- **Work order**
Collect every line below that contains the word "korban".

- **Material provided**
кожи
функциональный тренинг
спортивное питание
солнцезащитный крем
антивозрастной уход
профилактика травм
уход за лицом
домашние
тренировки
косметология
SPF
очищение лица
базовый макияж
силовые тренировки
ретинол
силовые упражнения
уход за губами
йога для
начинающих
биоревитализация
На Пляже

* * *

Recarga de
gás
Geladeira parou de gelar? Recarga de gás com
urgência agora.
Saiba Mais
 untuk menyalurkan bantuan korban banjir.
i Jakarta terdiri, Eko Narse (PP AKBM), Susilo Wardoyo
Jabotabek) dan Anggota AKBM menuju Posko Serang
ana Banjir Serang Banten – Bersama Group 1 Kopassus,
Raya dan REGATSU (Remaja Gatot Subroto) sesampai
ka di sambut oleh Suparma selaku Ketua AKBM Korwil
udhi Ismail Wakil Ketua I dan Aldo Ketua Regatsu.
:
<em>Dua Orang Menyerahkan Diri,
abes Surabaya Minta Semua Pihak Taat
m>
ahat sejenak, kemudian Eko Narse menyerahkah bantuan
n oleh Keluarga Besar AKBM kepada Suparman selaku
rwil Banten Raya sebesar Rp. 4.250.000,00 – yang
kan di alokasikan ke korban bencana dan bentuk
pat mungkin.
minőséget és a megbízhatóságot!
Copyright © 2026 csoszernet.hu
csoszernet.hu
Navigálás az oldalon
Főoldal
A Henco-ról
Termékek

...

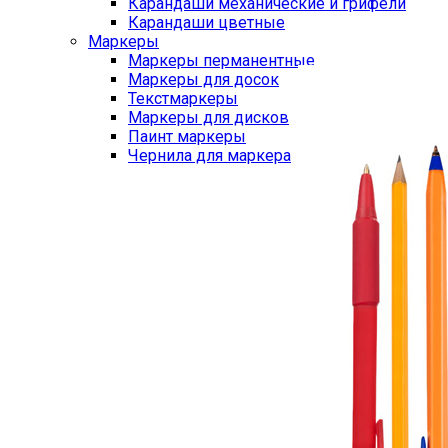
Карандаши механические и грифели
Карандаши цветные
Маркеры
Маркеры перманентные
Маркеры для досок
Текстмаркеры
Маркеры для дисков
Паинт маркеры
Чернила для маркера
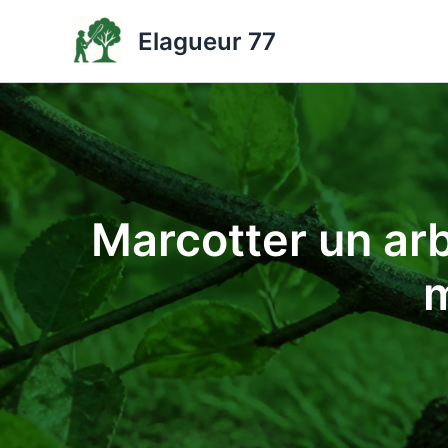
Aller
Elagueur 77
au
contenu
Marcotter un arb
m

- **Answer section**
 untuk menyalurkan bantuan korban banjir.
kan di alokasikan ke korban bencana dan bentuk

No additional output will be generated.